The new jose-jwt does not do more than the basic JWT verification for us - i.e. it checks the key and signature, but does not check exp, aud, iat and nbf values. Thus, we have to do those ourself. I added some tests to confirm the previous behavior first, then made sure the refactor returns the same kind of error messages. Some of those could certainly be improved, because they have only been showing hs-jose's JWTError types. Not here, though.

One "problem" remains: Two tests regarding the JWT cache were failing after this, because... parsing JWTs just became too fast. Thus the assumption assert (first_dur - second_dur) > 0.3 just didn't hold anymore. I tried rewriting those tests to use relative numbers, but now I have a different test failing: test_server_timing_jwt_should_not_decrease_when_caching_disabled. I could just revert the change to that test and call it a day... but I'd like to first discuss how much sense this test actually makes.

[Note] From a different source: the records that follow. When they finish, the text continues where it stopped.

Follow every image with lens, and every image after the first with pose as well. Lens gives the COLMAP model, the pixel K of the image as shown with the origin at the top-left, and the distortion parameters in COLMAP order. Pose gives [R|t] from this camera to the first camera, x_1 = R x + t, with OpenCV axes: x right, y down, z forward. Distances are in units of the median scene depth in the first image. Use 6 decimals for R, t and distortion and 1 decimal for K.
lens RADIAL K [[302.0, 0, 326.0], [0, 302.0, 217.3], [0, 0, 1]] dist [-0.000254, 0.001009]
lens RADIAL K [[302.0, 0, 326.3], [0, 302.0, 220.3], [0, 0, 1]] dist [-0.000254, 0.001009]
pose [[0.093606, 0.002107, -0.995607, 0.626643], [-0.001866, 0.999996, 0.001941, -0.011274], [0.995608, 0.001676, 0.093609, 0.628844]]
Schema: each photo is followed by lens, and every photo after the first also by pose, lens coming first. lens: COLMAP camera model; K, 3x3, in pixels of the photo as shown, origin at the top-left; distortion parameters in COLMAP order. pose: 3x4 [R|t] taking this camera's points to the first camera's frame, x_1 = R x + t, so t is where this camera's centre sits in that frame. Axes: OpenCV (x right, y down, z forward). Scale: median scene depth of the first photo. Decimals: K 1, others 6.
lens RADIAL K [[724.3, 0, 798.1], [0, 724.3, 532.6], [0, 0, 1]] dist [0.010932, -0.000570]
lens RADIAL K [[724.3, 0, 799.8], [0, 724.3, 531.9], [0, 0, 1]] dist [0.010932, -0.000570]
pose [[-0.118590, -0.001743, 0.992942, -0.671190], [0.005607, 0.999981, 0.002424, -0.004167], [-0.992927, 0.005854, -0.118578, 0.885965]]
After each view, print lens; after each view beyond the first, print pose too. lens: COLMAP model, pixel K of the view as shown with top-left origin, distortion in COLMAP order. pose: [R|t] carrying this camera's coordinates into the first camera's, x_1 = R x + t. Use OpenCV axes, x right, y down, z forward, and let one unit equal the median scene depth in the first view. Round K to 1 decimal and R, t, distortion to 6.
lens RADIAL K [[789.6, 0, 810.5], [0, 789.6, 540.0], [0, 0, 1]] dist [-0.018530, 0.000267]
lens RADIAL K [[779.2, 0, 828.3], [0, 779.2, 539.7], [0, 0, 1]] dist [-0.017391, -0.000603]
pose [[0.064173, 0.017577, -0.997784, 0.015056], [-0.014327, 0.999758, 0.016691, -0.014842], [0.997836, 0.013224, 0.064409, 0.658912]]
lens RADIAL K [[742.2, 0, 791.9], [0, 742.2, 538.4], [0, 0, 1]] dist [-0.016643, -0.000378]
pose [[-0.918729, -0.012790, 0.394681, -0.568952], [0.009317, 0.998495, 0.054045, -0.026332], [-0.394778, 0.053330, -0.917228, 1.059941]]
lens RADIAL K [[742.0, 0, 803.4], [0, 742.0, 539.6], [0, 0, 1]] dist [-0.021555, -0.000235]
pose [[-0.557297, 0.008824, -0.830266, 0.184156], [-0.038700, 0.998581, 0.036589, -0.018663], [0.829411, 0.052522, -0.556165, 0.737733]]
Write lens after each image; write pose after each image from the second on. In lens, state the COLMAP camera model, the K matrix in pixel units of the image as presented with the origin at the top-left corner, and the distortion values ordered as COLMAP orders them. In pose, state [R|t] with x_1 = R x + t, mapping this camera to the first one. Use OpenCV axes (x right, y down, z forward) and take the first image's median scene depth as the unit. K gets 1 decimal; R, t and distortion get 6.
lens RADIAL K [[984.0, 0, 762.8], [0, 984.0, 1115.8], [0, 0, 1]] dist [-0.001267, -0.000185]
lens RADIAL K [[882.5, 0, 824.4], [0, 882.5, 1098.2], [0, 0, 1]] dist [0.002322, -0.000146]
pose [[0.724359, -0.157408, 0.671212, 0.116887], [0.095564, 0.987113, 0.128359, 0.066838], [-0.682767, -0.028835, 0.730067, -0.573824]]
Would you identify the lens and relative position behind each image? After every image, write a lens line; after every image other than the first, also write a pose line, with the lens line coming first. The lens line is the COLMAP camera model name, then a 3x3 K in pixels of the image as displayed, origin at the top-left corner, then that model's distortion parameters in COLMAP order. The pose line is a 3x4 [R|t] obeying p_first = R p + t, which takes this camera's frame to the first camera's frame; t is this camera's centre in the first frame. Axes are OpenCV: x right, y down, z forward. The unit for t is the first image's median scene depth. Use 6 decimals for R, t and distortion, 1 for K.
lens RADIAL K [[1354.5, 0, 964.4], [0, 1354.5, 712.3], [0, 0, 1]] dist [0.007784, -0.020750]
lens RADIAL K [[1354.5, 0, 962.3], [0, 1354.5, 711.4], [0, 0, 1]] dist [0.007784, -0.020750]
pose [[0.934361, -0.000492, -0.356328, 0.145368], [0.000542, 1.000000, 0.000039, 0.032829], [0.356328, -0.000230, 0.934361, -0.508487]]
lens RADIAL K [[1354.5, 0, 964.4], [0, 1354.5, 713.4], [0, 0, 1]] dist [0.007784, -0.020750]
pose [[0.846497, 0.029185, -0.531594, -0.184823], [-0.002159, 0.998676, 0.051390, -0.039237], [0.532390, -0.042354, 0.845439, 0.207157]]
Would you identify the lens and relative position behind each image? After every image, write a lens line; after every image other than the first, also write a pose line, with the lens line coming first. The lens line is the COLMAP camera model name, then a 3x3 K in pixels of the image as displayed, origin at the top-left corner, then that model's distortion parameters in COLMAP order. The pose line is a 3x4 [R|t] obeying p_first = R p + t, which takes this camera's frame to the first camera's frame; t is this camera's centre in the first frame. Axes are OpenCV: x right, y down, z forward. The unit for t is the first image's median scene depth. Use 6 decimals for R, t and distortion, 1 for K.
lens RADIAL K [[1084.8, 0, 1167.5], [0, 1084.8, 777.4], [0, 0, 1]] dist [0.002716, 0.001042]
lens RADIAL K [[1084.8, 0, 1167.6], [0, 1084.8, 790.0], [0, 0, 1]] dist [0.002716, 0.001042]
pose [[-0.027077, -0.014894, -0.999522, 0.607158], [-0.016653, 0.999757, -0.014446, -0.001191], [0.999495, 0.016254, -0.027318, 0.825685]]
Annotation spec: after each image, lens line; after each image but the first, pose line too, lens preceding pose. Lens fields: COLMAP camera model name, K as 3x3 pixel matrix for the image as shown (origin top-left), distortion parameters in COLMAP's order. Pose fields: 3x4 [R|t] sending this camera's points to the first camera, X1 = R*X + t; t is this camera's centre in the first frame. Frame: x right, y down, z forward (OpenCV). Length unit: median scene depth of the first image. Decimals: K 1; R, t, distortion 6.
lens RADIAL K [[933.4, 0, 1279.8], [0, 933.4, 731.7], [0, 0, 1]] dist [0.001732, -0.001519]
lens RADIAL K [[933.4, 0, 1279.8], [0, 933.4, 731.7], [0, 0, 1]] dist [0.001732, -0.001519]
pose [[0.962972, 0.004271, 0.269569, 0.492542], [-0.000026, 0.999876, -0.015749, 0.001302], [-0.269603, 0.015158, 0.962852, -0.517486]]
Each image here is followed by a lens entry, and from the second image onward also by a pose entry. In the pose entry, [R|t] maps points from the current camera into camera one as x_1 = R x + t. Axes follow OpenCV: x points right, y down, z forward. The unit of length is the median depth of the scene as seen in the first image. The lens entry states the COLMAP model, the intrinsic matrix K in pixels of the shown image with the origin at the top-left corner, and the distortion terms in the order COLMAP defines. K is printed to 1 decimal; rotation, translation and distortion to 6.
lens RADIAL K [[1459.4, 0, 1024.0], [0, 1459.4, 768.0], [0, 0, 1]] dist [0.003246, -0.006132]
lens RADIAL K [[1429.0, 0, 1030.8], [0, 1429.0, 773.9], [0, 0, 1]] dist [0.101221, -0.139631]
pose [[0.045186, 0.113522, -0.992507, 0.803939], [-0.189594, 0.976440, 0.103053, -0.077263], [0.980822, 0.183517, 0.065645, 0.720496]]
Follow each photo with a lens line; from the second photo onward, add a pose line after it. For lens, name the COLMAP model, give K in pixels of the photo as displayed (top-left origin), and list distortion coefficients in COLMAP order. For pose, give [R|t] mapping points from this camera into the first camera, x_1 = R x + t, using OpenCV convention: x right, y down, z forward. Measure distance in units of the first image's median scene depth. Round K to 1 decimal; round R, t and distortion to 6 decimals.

Some test results from postgrest-loadtest. Straight away on main it has a throughput of 551 req/s for me. Of course, that doesn't say much, because the loadtest does not use any JWT anyway. So I added a very basic token, with empty payload, to all loadtests and then ran the loadtest again with and without cache on both main and this branch.

branch without cache with cache
main 535 req/s 552 req/s
replace-jose 545 req/s 552 req/s

Clearly JWT parsing performance has improved. Note that this is for the most minimal JWT you can assume, so no payload/claims at all. Performance for bigger JWT is probably dominated by performance of JSON parsing, not sure though.

wolfgangwalther commented 1 week ago

One thing that jose-jwt also supports: JWE, so encrypted tokens. We currently only do JWS, so signed tokens. Could be an extensions for the future.